WHAT THE TASK REQUIRES. Below are the entries; determine how many of their lines contain the string "змінюються" and give that figure alone.
START MATERIAL TO PROCESS
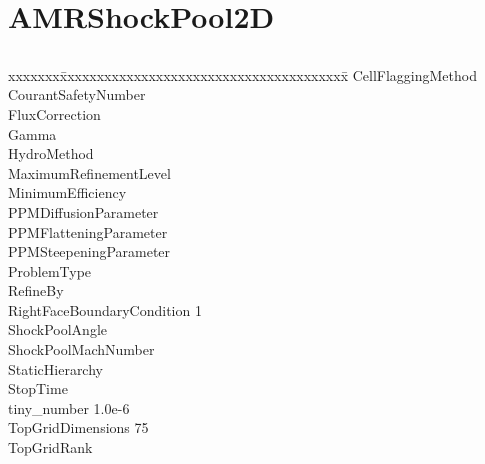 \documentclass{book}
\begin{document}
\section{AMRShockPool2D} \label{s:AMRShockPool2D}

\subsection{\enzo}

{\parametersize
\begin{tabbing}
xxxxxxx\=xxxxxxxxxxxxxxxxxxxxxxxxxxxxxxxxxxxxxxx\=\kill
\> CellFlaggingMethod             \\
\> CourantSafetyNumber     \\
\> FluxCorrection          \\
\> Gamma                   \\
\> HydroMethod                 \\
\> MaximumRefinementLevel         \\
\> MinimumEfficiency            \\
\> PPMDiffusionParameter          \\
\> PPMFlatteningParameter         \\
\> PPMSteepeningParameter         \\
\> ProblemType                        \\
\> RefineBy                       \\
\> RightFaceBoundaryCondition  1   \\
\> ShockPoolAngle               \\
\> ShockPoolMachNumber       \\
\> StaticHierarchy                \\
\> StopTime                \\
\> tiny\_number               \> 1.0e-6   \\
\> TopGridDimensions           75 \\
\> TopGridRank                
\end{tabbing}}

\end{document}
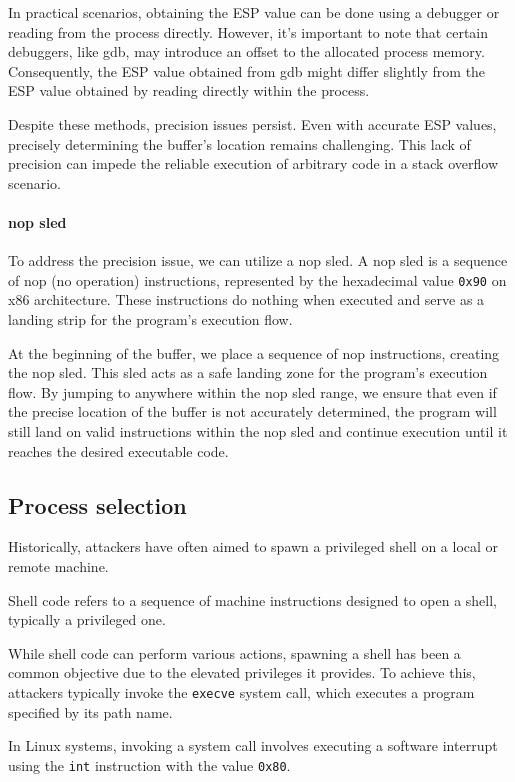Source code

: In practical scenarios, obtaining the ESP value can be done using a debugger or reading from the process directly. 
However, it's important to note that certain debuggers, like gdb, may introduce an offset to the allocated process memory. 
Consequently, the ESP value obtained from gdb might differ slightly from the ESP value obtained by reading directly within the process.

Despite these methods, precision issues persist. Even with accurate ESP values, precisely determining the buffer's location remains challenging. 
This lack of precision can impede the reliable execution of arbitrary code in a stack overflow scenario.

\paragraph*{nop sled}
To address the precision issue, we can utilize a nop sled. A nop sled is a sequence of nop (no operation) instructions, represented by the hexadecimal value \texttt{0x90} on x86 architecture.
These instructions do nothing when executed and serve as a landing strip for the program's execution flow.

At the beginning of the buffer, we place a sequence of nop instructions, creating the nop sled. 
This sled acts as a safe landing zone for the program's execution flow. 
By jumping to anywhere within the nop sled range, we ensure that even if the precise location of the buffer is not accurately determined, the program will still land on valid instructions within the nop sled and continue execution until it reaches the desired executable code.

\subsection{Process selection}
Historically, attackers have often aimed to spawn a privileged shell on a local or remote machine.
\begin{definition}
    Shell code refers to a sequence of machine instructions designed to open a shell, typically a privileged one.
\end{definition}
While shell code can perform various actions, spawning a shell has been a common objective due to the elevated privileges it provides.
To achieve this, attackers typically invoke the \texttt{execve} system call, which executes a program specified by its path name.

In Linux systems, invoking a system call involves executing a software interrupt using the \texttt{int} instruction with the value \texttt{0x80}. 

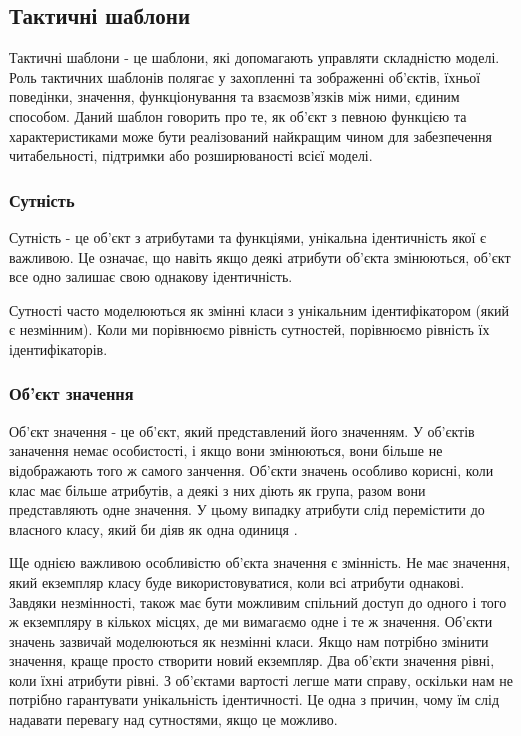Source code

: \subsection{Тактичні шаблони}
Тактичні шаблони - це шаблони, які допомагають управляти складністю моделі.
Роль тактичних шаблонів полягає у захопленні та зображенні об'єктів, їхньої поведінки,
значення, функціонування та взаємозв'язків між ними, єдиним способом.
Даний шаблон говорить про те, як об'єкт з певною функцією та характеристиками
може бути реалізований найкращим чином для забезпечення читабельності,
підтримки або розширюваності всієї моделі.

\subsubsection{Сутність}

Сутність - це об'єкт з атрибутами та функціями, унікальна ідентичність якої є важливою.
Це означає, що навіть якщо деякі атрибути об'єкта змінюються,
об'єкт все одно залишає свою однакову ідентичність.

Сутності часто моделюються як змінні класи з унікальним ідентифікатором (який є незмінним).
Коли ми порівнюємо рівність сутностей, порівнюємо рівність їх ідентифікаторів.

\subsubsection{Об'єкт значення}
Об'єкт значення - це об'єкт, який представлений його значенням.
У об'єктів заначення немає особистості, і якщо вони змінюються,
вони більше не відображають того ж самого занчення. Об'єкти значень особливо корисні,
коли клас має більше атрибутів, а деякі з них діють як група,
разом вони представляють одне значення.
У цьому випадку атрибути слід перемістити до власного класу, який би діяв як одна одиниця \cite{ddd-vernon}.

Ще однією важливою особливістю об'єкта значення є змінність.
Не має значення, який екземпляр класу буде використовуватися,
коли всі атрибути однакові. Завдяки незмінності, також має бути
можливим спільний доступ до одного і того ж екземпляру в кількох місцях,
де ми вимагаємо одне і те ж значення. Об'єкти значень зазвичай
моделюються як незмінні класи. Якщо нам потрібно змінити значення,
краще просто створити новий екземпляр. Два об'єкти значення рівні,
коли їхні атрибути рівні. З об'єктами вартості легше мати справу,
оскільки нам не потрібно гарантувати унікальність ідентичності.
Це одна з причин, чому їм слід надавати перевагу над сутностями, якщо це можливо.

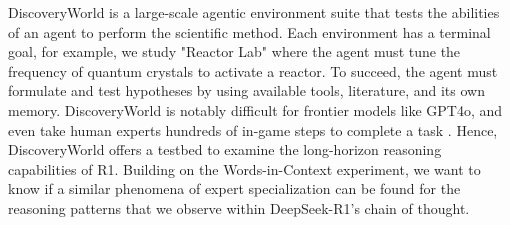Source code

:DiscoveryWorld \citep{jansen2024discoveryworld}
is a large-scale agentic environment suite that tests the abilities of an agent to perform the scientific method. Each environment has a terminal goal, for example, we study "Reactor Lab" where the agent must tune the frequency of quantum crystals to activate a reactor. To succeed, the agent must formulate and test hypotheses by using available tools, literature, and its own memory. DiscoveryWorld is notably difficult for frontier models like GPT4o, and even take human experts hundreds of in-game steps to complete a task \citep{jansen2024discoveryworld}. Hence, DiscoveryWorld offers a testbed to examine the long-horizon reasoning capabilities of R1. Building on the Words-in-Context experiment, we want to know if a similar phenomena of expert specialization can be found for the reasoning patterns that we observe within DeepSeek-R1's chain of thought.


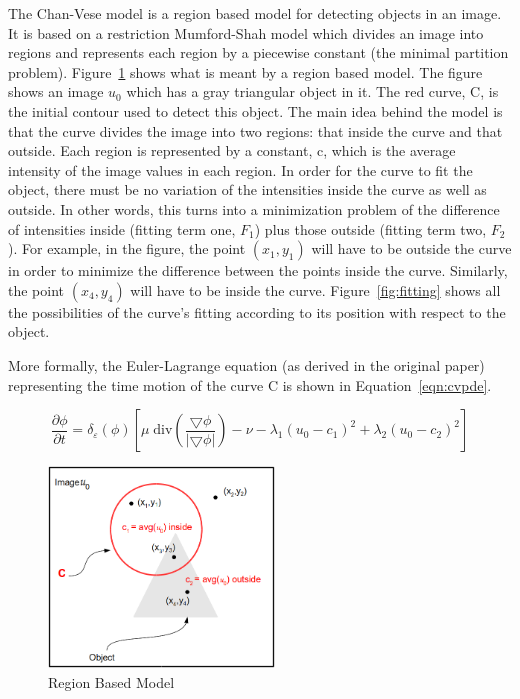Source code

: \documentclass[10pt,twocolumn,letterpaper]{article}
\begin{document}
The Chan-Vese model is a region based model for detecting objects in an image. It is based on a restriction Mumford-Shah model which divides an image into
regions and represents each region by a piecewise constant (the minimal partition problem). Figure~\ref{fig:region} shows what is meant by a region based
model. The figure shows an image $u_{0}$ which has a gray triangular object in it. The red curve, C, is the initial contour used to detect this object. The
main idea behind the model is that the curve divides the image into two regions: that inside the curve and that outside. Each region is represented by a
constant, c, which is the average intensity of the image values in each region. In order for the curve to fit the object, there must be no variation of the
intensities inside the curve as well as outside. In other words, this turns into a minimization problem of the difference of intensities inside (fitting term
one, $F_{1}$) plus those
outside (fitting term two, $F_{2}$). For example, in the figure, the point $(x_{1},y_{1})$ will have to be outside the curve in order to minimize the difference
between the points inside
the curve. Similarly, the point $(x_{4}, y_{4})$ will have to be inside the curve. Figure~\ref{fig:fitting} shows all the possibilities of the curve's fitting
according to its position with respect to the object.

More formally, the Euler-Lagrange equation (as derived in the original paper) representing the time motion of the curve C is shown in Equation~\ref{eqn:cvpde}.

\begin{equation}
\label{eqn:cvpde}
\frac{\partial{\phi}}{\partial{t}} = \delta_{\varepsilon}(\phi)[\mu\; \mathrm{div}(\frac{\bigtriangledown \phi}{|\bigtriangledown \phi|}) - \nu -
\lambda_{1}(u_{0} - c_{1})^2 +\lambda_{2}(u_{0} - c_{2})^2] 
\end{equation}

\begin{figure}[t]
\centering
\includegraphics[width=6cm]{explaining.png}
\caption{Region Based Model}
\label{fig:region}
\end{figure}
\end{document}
END MATERIAL TO PROCESS
START MATERIAL TO PROCESS
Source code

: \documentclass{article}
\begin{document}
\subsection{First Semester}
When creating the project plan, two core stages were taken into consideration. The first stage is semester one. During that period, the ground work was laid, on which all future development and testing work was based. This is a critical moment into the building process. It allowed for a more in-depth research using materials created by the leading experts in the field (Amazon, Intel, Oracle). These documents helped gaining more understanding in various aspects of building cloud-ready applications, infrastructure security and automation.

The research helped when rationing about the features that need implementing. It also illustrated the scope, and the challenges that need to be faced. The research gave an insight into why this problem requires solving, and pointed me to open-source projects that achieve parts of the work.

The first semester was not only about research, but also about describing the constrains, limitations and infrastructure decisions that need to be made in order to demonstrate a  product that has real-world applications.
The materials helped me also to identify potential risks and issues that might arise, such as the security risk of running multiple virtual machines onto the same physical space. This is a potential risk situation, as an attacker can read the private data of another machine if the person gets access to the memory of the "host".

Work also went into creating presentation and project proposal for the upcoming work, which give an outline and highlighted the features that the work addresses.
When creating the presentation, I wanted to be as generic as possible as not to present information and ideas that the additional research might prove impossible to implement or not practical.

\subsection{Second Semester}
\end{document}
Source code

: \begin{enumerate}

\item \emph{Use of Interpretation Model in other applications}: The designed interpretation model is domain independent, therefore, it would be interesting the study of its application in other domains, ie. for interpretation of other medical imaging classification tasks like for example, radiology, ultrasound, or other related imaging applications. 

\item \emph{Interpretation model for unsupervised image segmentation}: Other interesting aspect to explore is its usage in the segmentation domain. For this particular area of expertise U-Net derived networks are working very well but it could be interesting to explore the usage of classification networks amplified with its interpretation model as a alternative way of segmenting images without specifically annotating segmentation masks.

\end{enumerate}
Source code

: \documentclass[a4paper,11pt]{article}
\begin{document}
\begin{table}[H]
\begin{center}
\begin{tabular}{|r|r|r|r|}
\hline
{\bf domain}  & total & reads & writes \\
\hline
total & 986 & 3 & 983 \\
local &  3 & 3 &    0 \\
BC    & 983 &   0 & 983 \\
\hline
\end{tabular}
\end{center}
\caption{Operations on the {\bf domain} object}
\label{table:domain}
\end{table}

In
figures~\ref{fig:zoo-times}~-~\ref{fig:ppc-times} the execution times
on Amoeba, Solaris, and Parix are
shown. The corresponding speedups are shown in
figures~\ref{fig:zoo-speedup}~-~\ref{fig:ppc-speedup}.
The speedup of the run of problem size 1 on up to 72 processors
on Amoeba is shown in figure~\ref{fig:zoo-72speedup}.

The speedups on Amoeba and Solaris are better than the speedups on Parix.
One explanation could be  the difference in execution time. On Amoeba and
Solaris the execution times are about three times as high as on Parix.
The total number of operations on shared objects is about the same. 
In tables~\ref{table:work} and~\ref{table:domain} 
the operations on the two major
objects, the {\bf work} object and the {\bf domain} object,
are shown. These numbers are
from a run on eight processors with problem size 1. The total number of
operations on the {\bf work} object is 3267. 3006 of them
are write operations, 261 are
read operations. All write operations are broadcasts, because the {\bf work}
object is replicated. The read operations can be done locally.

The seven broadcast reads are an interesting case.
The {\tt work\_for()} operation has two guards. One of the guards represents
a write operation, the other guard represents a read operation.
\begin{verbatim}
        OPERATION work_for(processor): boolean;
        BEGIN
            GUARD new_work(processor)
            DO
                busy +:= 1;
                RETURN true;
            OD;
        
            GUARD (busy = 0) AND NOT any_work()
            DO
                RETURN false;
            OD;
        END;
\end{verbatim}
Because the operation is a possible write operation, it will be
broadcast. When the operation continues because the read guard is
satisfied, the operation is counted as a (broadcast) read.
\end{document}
END MATERIAL TO PROCESS
THE ANSWER. 2